3)Title : Phase transition in computationally complex systems Duration : Feb 2016-Jul 2016 Supervisor : Dr. Samar Agnihotri Description : There are longstanding problems such as satisfiability problem, traveling salesman Euler cycles and some of the optimization problems in field of computation. Till now, a polynomial time taking algorithm is not known neither the existence of a one. If one could find an algorithm to one of the problem, it can be used to all other problems. Such class of problems are called NP-complete problems. We are interested in viewing that those problems exhibit a phase transition from solvable to non- solvable. The solubility of a problem is studied from the phase transition curves obtained in the problem.

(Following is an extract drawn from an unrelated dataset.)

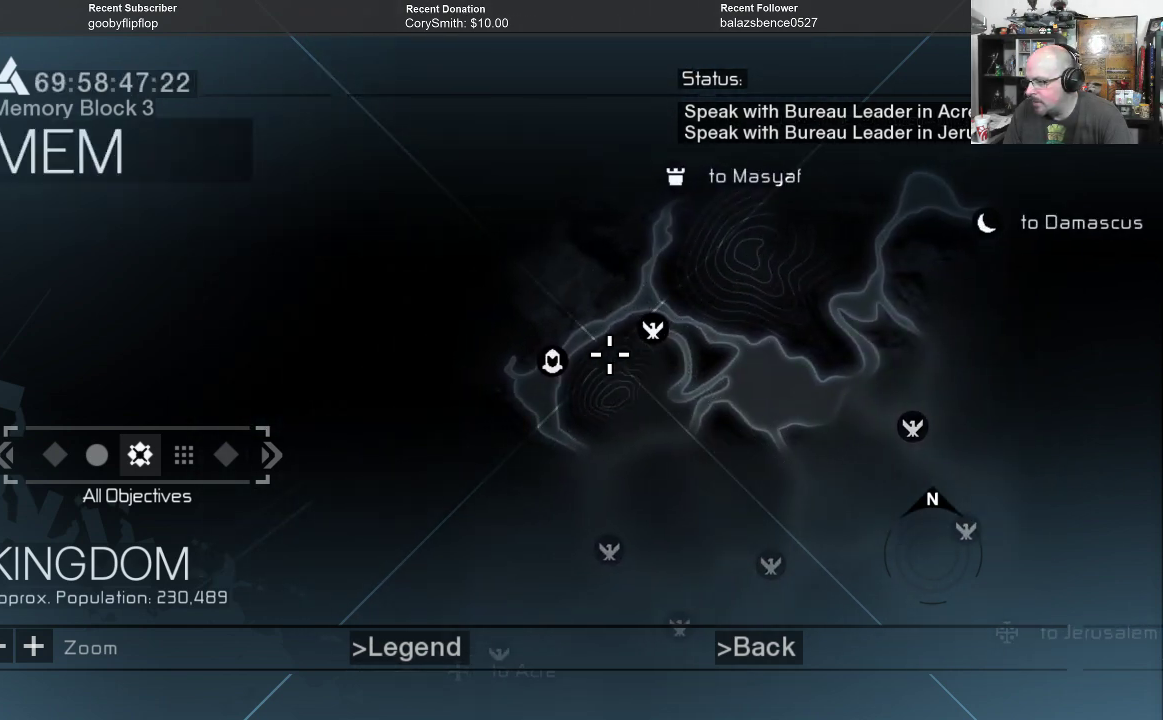
Gameplay with a controller (Xbox layout); each line is a JSON object with the inputs held at the frame after it. "events" lists button and stick changes between this image and that frame as [ms after this image, input, new state], when the widget could be followed in between. Not read: Z.
{"buttons": [], "left_stick": "center", "right_stick": "center", "events": [[33, "left_stick", "down-right"], [300, "left_stick", "center"]]}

B.Sc., Thesis: Title : Developing Optical Power Testing Specification of Intraocular lens made out of 26% water content material Duration : Dec 2014 - Apr 2015 Supervisor : Mr. Sundara ganesh, Mr, Rajesh kanna Place : AuroLab, The Aravind Eye Hospital, Madurai, Tamil Nadu, India. Abstract : The project is concerned with the fabrication of Polymethylmethacrylate intraocular lens and to overcome the problems faced during fabrication and to attain the desired optical power. It also includes testing the optical power using interferometry and to deal with the lens characteristics (For example, hydrophilic lenses absorb moisture, swells and its refractive index changes) that has influence on the optical power of the Inocular lens. The lens with optical powers 10, 15, 20, 25, 30 D for in situ (eye environment) were fabricated and tested.